▸ **Excerpted records**:

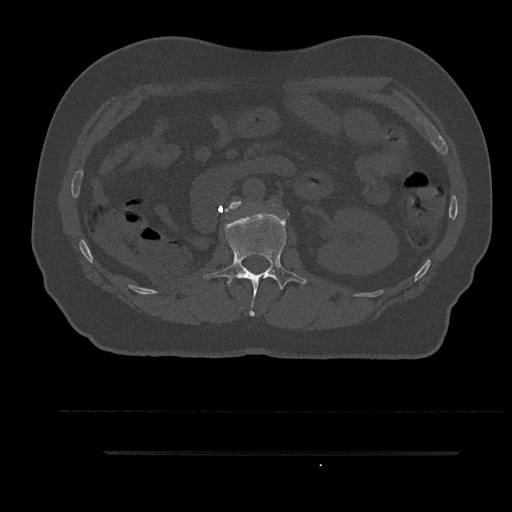
CT including the spine, one axial slice; slice 170 of 797 in the series (ordered by position); 120 kVp; bone window (W 1800 / L 400 HU); 0.5 mm slice thickness; 512 × 512 image matrix. Patient: male, 63 years. From the clinical record (not read from this slice): primary cancer: renal; vertebrae with lytic lesions (as recorded): T8.
Structures marked on this image (semi-automatic segmentation, software-assisted and operator-edited):
- L1 vertebra: bounding box (x1, y1, x2, y2) in pixels: (204, 212, 307, 316)
- L2 vertebra: (225, 201, 241, 211)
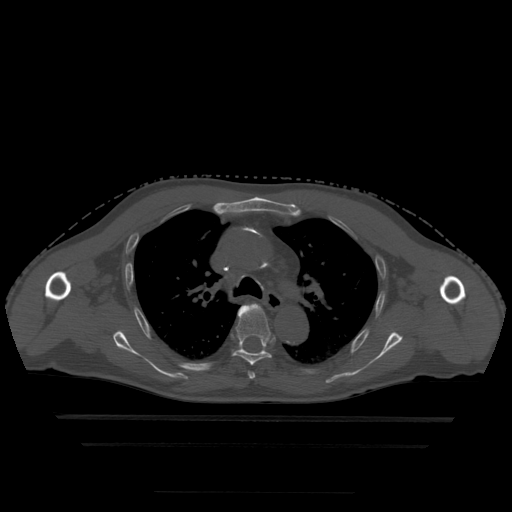
CT including the spine, one axial slice. Position 338 of 522 along the scan axis. Bone window (W 1800 / L 400 HU). 1.25 mm slice thickness. 512 × 512 image matrix, field of view 436 × 436 mm. Patient age 68 years. Case-level facts recorded for this patient, not image findings: primary cancer: urothelial.
Outlined on this slice (semi-automatically segmented with operator editing):
- T4 vertebra: bounding box <246,306,255,380> (left, top, right, bottom; pixels)
- T5 vertebra: <233,304,271,366>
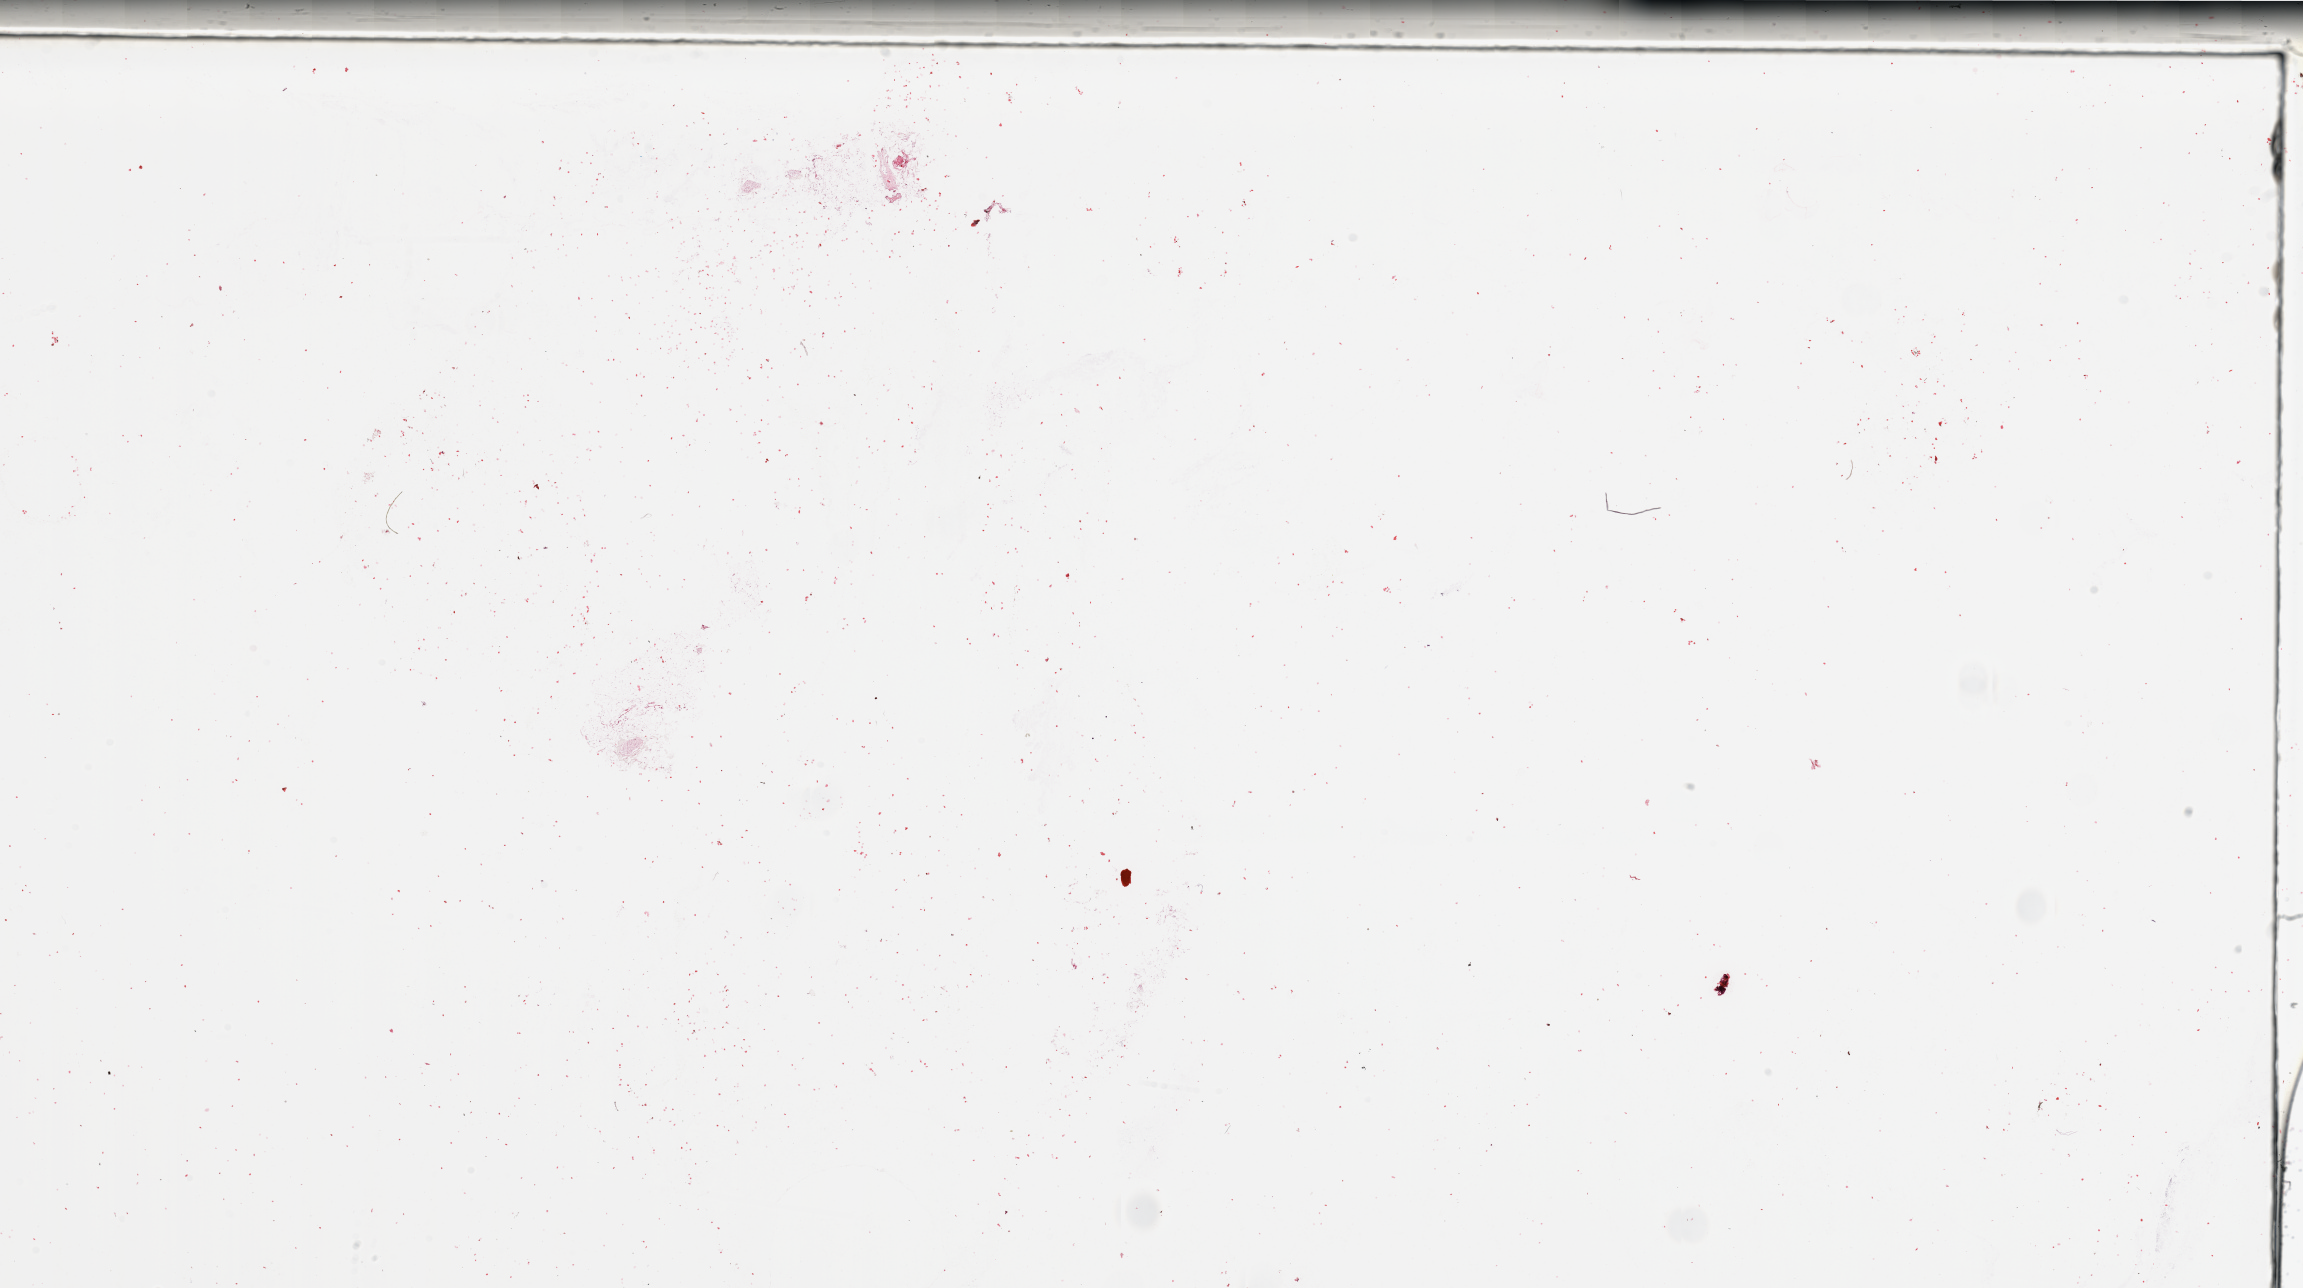
Digitized H&E-stained tissue section (whole slide), a low-resolution overview of the entire scanned area, about 36.4 x 20.4 mm (slide scanned at 20x), normal (non-tumour) tissue sample, sampled site: lymph node. Patient: male, age 76 years.
This section: normal (non-tumour) tissue from the same patient. Patient diagnosis: Malignant melanoma, NOS.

▸ **Assignment**:
Copy exactly what appears from the line holding "Outlined on this" to the end of the material, keeping both end lines. Pictures are not part of the copy.

▸ **Response to this exercise**:
Outlined on this slice (semi-automatically segmented with operator editing):
- T4 vertebra: bounding box <246,306,255,380> (left, top, right, bottom; pixels)
- T5 vertebra: <233,304,271,366>
Digitized H&E-stained tissue section (whole slide), a low-resolution overview of the entire scanned area, about 36.4 x 20.4 mm (slide scanned at 20x), normal (non-tumour) tissue sample, sampled site: lymph node. Patient: male, age 76 years.
This section: normal (non-tumour) tissue from the same patient. Patient diagnosis: Malignant melanoma, NOS.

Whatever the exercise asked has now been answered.